Written request: Update the records below by putting "Delineate" in place of "Outline" and changing nothing else. Leave the pictures out of your answer.

Collected data:
◇ ◇ ◇ ◇ ◇
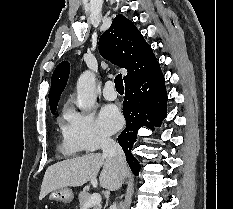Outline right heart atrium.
<instances>
[{
    "instance_id": "right-heart-atrium-1",
    "label": "right heart atrium",
    "mask_w": 233,
    "mask_h": 209,
    "mask_svg": "<svg viewBox=\"0 0 233 209\" xmlns=\"http://www.w3.org/2000/svg\"><path fill=\"white\" fill-rule=\"evenodd\" d=\"M65 140L81 151H95L112 142L96 123L92 112L70 109L64 126Z\"/></svg>"
}]
</instances>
◇ ◇ ◇ ◇ ◇
Output for this task:
Delineate right heart atrium.
<instances>
[{
    "instance_id": "right-heart-atrium-1",
    "label": "right heart atrium",
    "mask_w": 233,
    "mask_h": 209,
    "mask_svg": "<svg viewBox=\"0 0 233 209\" xmlns=\"http://www.w3.org/2000/svg\"><path fill=\"white\" fill-rule=\"evenodd\" d=\"M65 140L81 151H95L112 142L96 123L92 112L70 109L64 126Z\"/></svg>"
}]
</instances>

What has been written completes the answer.